The Child Finder - Rene Denfeld
In The Child Finder, the investigator is Naomi Cottle, a young woman who works in an unofficial capacity on child abductions when the police authorities have given up and the press have lost interest and moved on to another news story. The parents never give up however and neither does Naomi if she believes that something can be found - good or bad - to put the minds of the distraught parents to rest. Naomi is good and gets results, but that’s because Naomi has personal experience that gives her insight into such cases.
Rene Denfeld weaves a number of threads through The Child Finder that provides a broad view of circumstances that involve child abduction, but she also provides little revealing details, and often details that don’t follow ‘text book’ cases. There are certain behaviours that are common to many child cases of child abduction, but sometimes you have to look beyond the case studies and try to understand the unique circumstances of each case. The case of a 5 year old girl, Madison Culver, who disappeared three years ago in the frozen Oregon wilds would seem to be beyond hope, but Naomi is determined to pursue the case until she has a definitive answer.

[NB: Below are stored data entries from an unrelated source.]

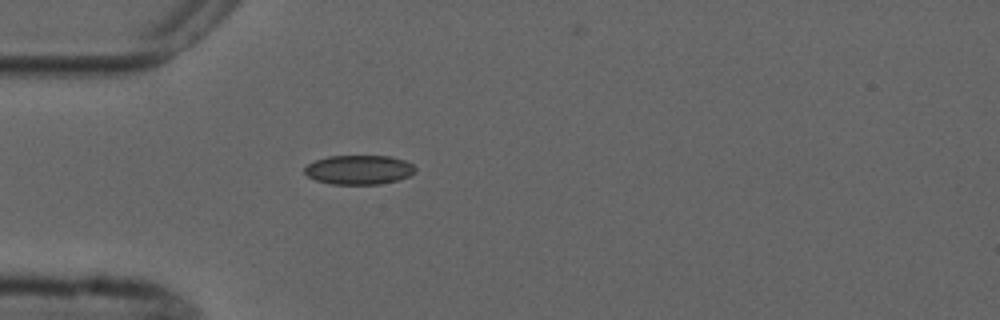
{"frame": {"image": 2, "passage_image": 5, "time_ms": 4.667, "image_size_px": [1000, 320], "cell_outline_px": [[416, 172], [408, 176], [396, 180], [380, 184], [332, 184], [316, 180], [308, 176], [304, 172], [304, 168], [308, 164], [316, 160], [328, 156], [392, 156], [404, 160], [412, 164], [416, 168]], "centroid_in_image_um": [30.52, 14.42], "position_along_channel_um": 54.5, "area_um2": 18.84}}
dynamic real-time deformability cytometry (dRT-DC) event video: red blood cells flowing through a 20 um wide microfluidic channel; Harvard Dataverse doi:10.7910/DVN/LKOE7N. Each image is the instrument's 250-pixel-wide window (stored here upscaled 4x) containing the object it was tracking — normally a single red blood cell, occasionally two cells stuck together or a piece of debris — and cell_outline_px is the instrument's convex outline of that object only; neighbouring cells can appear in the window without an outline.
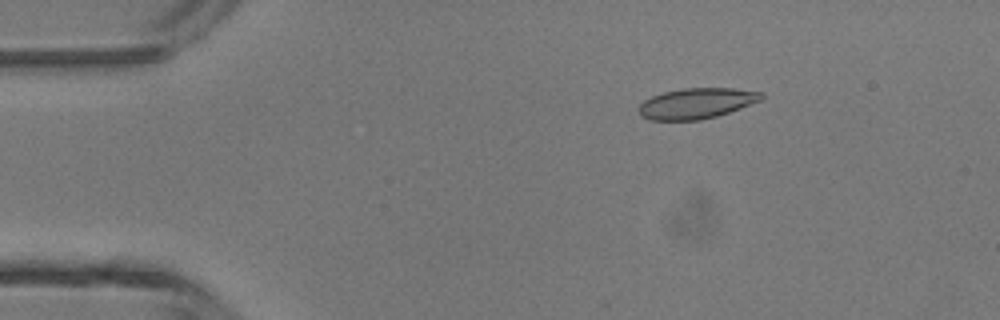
{"species": "common noctule bat (a hibernating species)", "species_latin": "Nyctalus noctula", "temperature_condition": "room temperature", "stored_images_in_passage": 44, "camera_frame_rate_fps": 3000, "um_per_image_px": 0.085, "animal": {"sex": "male", "body_mass_g": 13.3}, "frame": {"image": 1, "passage_image": 5, "time_ms": 1.333, "image_size_px": [1000, 320], "cell_outline_px": [[764, 96], [760, 100], [740, 108], [716, 116], [700, 120], [648, 120], [640, 116], [640, 104], [644, 100], [652, 96], [664, 92], [684, 88], [732, 88], [764, 92]], "centroid_in_image_um": [59.2, 8.78], "position_along_channel_um": 25.8, "area_um2": 21.73}}
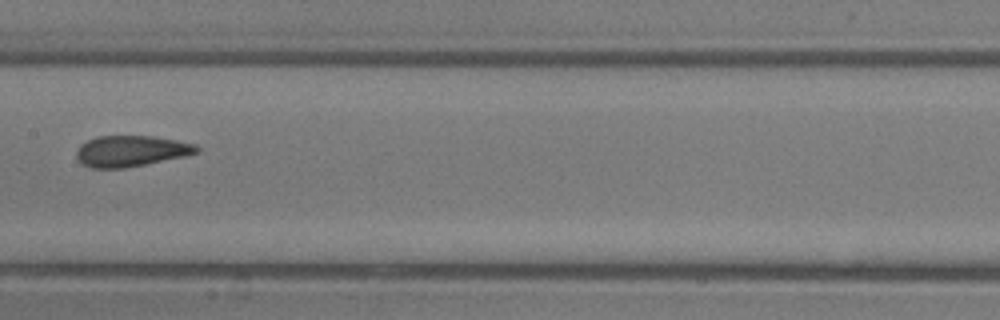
{"frame": {"image": 2, "passage_image": 21, "time_ms": 6.667, "image_size_px": [1000, 320], "cell_outline_px": [[200, 152], [184, 156], [124, 168], [92, 168], [84, 164], [76, 156], [76, 152], [80, 144], [96, 136], [152, 136], [176, 140], [196, 144], [200, 148]], "centroid_in_image_um": [11.15, 12.83], "position_along_channel_um": 196.3, "area_um2": 21.56}}
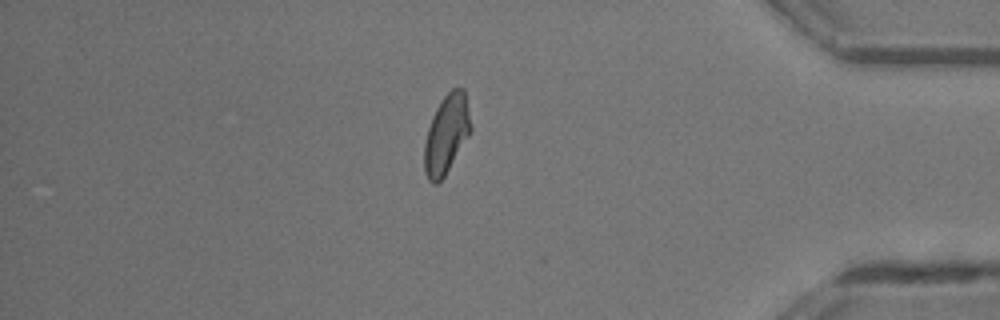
{"frame": {"image": 3, "passage_image": 37, "time_ms": 12.0, "image_size_px": [1000, 320], "cell_outline_px": [[472, 132], [444, 176], [436, 184], [432, 184], [428, 180], [424, 172], [424, 144], [428, 128], [432, 116], [440, 100], [452, 88], [464, 88], [472, 128]], "centroid_in_image_um": [37.95, 11.41], "position_along_channel_um": 397.3, "area_um2": 21.5}, "authors_computed_cell_mechanics": {"area_um2": 21.5305, "velocity_mm_per_s": 4.443, "shape_relaxation_time_tau1_ms": 4.7851, "shape_relaxation_time_tau2_ms": 1.1132, "deformation_change_tau1": 0.1381, "deformation_change_tau2": 0.0497}}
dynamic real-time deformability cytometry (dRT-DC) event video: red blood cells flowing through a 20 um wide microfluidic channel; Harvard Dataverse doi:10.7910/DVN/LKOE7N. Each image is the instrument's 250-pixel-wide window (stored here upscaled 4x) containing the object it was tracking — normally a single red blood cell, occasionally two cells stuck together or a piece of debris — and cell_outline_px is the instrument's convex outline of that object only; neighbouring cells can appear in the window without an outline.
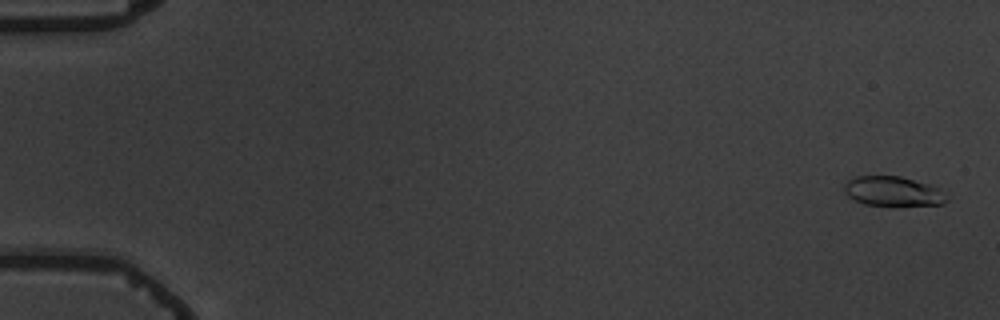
{"species": "common noctule bat (a hibernating species)", "species_latin": "Nyctalus noctula", "temperature_condition": "warm", "stored_images_in_passage": 6, "camera_frame_rate_fps": 3000, "um_per_image_px": 0.085, "animal": {"sex": "male", "body_mass_g": 19.5, "forearm_length_mm": 54.6}, "frame": {"image": 1, "passage_image": 1, "time_ms": 0.0, "image_size_px": [1000, 320], "cell_outline_px": [[948, 200], [944, 204], [892, 208], [864, 204], [848, 196], [844, 192], [844, 184], [848, 180], [856, 176], [900, 176], [928, 184], [940, 188]], "centroid_in_image_um": [75.92, 16.31], "position_along_channel_um": 9.1, "area_um2": 18.38}}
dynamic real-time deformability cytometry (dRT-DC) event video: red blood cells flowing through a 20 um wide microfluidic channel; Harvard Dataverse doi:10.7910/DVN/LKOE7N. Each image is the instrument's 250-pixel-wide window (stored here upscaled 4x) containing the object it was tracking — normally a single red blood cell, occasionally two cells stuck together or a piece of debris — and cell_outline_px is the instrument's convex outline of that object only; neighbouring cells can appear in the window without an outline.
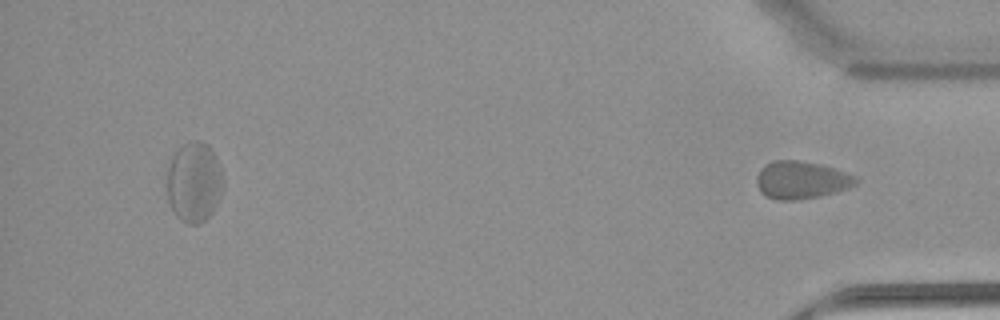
{"species": "common noctule bat (a hibernating species)", "species_latin": "Nyctalus noctula", "temperature_condition": "warm", "stored_images_in_passage": 46, "segment_of_instrument_passage": [2, 2], "camera_frame_rate_fps": 3000, "um_per_image_px": 0.085, "animal": {"sex": "female", "body_mass_g": 22.7, "forearm_length_mm": 54.2}, "frame": {"image": 1, "passage_image": 46, "time_ms": 15.0, "image_size_px": [1000, 320], "cell_outline_px": [[856, 184], [848, 188], [836, 192], [820, 196], [796, 200], [776, 200], [764, 196], [760, 192], [756, 184], [756, 176], [760, 168], [764, 164], [772, 160], [800, 160], [824, 164], [848, 172], [856, 176]], "centroid_in_image_um": [68.08, 15.28], "position_along_channel_um": 367.1, "area_um2": 22.31}}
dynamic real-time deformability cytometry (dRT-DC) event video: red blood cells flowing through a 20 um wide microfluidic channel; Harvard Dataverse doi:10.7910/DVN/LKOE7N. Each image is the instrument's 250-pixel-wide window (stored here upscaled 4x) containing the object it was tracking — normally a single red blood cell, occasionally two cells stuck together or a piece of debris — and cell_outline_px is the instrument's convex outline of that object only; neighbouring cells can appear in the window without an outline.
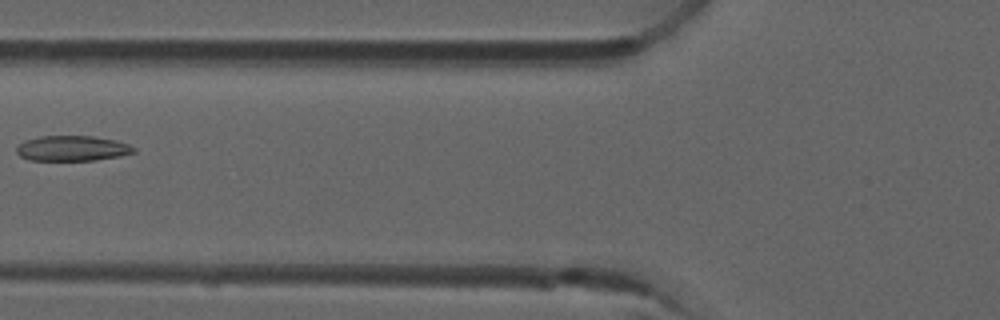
{"species": "common noctule bat (a hibernating species)", "species_latin": "Nyctalus noctula", "temperature_condition": "room temperature", "stored_images_in_passage": 5, "camera_frame_rate_fps": 3000, "um_per_image_px": 0.085, "animal": {"sex": "male", "forearm_length_mm": 52.5}, "frame": {"image": 1, "passage_image": 3, "time_ms": 0.667, "image_size_px": [1000, 320], "cell_outline_px": [[136, 152], [120, 156], [96, 160], [28, 160], [20, 156], [16, 152], [16, 148], [24, 140], [40, 136], [92, 136], [116, 140], [128, 144], [136, 148]], "centroid_in_image_um": [6.15, 12.61], "position_along_channel_um": 119.7, "area_um2": 17.34}}
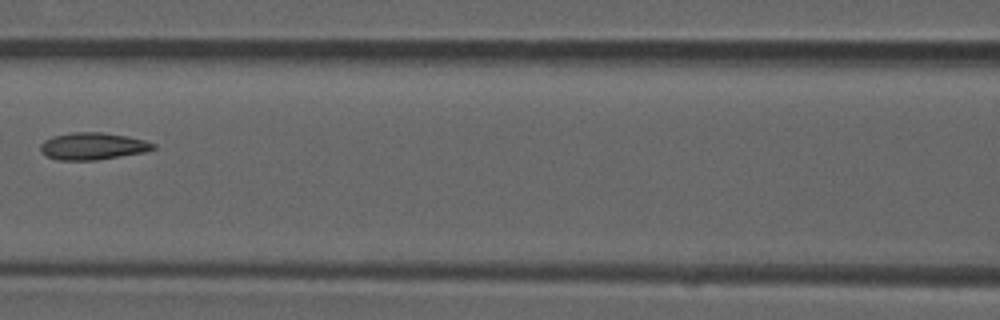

Part of the problem I had with The Child Finder is that it felt like there are actually too many other plotlines and perspectives. Aside from Naomi’s investigation into the Madison Culver case, we also get Madison’s first-hand account of her abduction and her attempt to deal with it by turning it into the fairy story of the snow girl. In addition to that, there is Naomi’s own history to consider, a memory-buried origin that sees her brought up by a foster mother Mrs Cottle and her son Jerome. Other past investigations are mentioned in passing, with focus on one particular case of a woman with mental health problems whose story of her missing baby is not believed.
There’s clear justification for bringing a number of very different cases into The Child Finder; it’s a complex subject and it’s necessary to take a wider view of human behaviour in other circumstances. Naomi’s own background is also important to ‘personalise’ what she does, and Denfeld definitely does personal, but I don’t think her writing is able to sustain it this time. The jumping back and forth disrupts the narrative flow and can be very confusing, with you having to backtrack over what you’ve read when you realise you’re no longer where you thought you were.
The problem with the writing in The Child Finder however seems to go deeper than this and it never really touches the deep emotional core at the heart of its cases - which is a problem I never had with the author’s writing in The Enchanted. The methods employed are sound, such as Madison’s distancing herself from her circumstances through fairy tale reinvention, the relevance of Naomi’s own situation and the different kinds of outcomes that other cases deliver, but the necessary distancing employed here by Madison and Naomi also seems to be extended by the author to make all these unthinkable situations somewhat bearable for the reader.
That is perhaps necessary when you are dealing with such a subject, but it means that few of the situations really hit home in the way that Karen Dionne, for example, did recently in The Marsh King's Daughter. The romantic attractions of the Ranger and Jerome towards Naomi inevitably find that they have a tough barrier to crack through but neither really mesh well into the overall tone of the story. The resolution to the Danita case is also strangely vague and allusive, but more critically, Madison’s situation is untypical and mitigated somewhat by an uncommon kind of abductor. It’s not entirely convincing either that Naomi would be able to find out more in a couple of days in an unfamiliar wilderness than an extensive local police investigation into a child who disappeared three years ago, but you’ll undoubtedly be satisfied that she does.
The Child Finder by Rene Denfeld is published by W&N on 11 January 2018. The eBook edition is available from 5th September 2017.